Kisah Sepasang Rajawali Chapter 32

NIC

Raja Bhutan mengangguk-angguk dan menoleh ke kanan kiri. Dia tahu bahwa para pengawalnya juga rata-rata memiliki ilmu kepandaian yang tinggi. Akan tetapi tiba-tiba Tan-ciangkun berkata lagi,

"Hamba tahu bahwa nona yang menjadi adik angkat sang puteri memiliki ilmu kepandaian tinggi sekali!"

Memang sengaja Tan-ciangkun berkata demikian untuk menyatakan kemendongkolan hatinya. Kalau tidak gara-gara nona muda itu yang mengusulkan, tentu dia dan kawan-kawannya tidak harus memamerkan kepandaian seperti serombongan tukang jual obat atau penari silat di pasar-pasar! Mendengar ini, Raja Bhutan cepat menengok ke arah Ceng Ceng sambil tersenyum lebar dan berkata,

"Aih, sampai lupa aku! Candra Dewi, kau majulah dan perlihatkan kepandaianmu!"

Ceng Ceng terkejut sekali, tidak mengira bahwa dia diperintah raja untuk bersilat! Tentu saja dia tidak berani membantah dan dia sudah berlutut menyembah sambil mengeluarkan kata-kata kesanggupan dengan lirih,

Matanya melirik gemas kepada Tan-ciangkun yang hanya tersenyum.

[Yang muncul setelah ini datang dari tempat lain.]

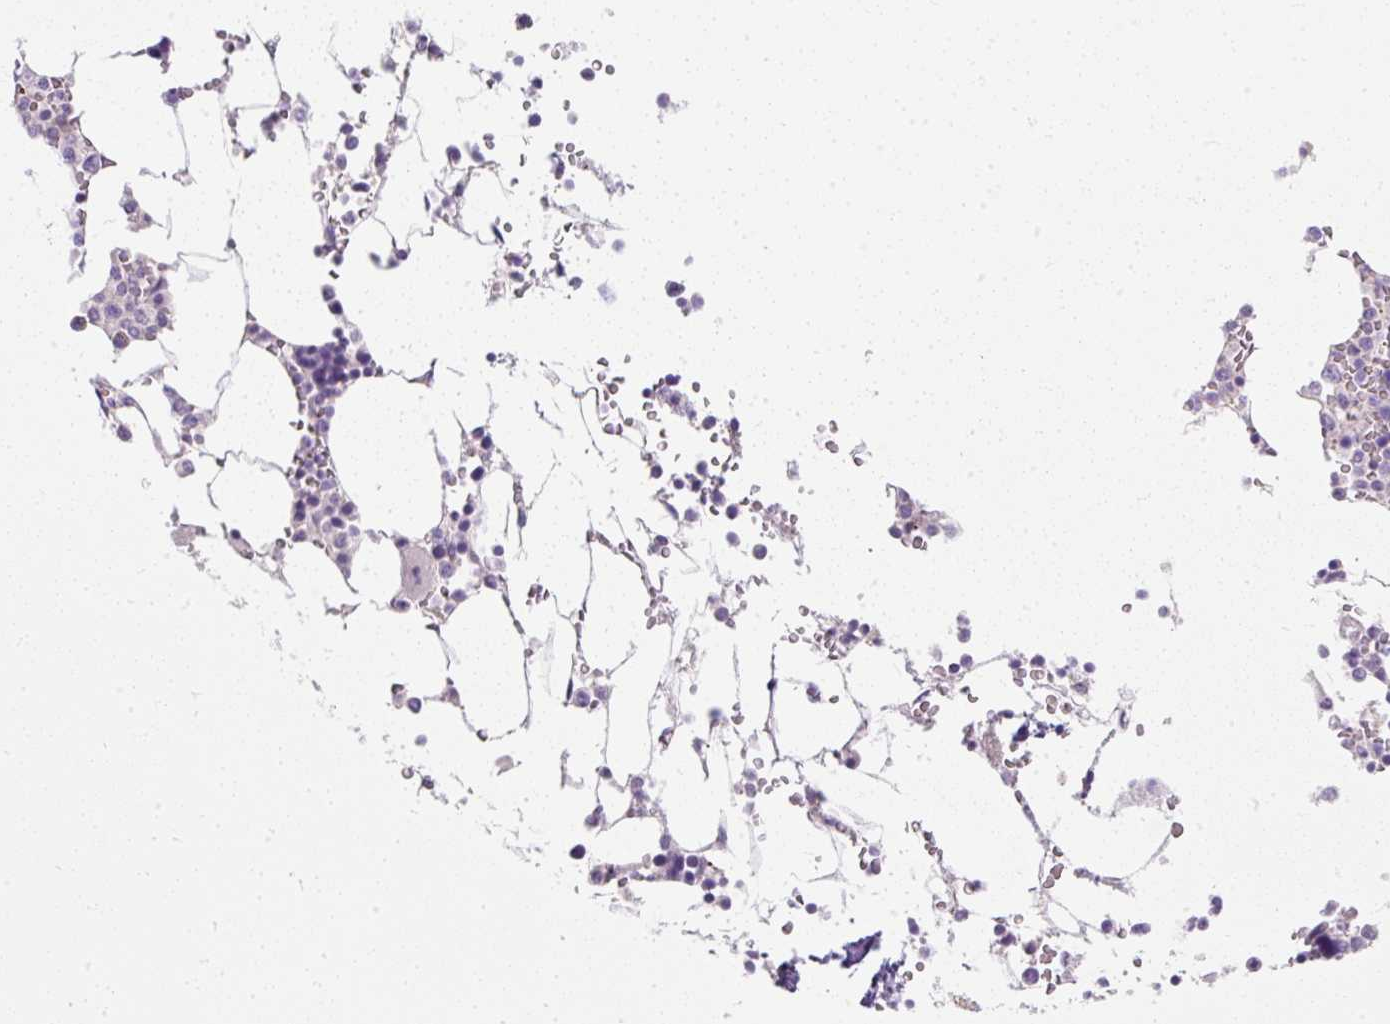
{"staining": {"intensity": "negative", "quantity": "none", "location": "none"}, "tissue": "bone marrow", "cell_type": "Hematopoietic cells", "image_type": "normal", "snomed": [{"axis": "morphology", "description": "Normal tissue, NOS"}, {"axis": "topography", "description": "Bone marrow"}], "caption": "Protein analysis of unremarkable bone marrow demonstrates no significant staining in hematopoietic cells.", "gene": "DTX4", "patient": {"sex": "male", "age": 64}}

Kemudian dara itu melompat ke tengah ruangan, mencabut keluar sepasang pisau belati yang sebelumnya merupakan hui-to (golok terbang), yaitu senjata rahasia yang disabitkan, dan mulailah dia bersilat dengan sepasang belati itu. Gerakannya indah sekali, cepat dan bertenaga sehingga para penonton menjadi kagum karena kelihatannya dara itu sedang menari-nari dengan indahnya, namun gulungan-gulungan kecil dari sinar putih yang seperti selendang kecil digerak-gerakkan itu mengandung cakar maut yang dapat membunuh lawan! Tepuk sorak bergemuruh menyambut dengan kagum ketika Ceng Ceng sudah merubah permainannya, tepuk sorak yang disertai suara ketawa di sana-sini karena selain lucu juga luar biasa sekali permainan yang kini dilakukan oleh Ceng Ceng.

Apa yang terjadi? Dara ini telah menggunakan kuncirnya yang sudah dibagi dua untuk bermain silat! Sepasang kuncirnya itu seolah-olah telah berubah menjadi dua ekor ular hitam yang hidup dan ujung kedua kuncir membelit hui-to kemudian dia bergerak-gerak dengan cepat, menggoyang kepalanya sehingga sepasang kuncir itu memainkan sepasang hui-to itu seperti tadi Tan-ciangkun untuk mengejeknya! Setelah Ceng Ceng mengakhiri permainannya, tentu saja dia disambut dengan tepuk sorak gemuruh, juga Tan-ciangkun ikut bertepuk tangan sambil tersenyum karena diapun ikut bangga. Betapapun juga, dara itu dia tahu bukanlah Bangsa Bhutan, melainkan bangsanya sendiri dan ilmu silat yang dimainkan oleh Ceng Ceng itu adalah ilmu silat dari pedalaman.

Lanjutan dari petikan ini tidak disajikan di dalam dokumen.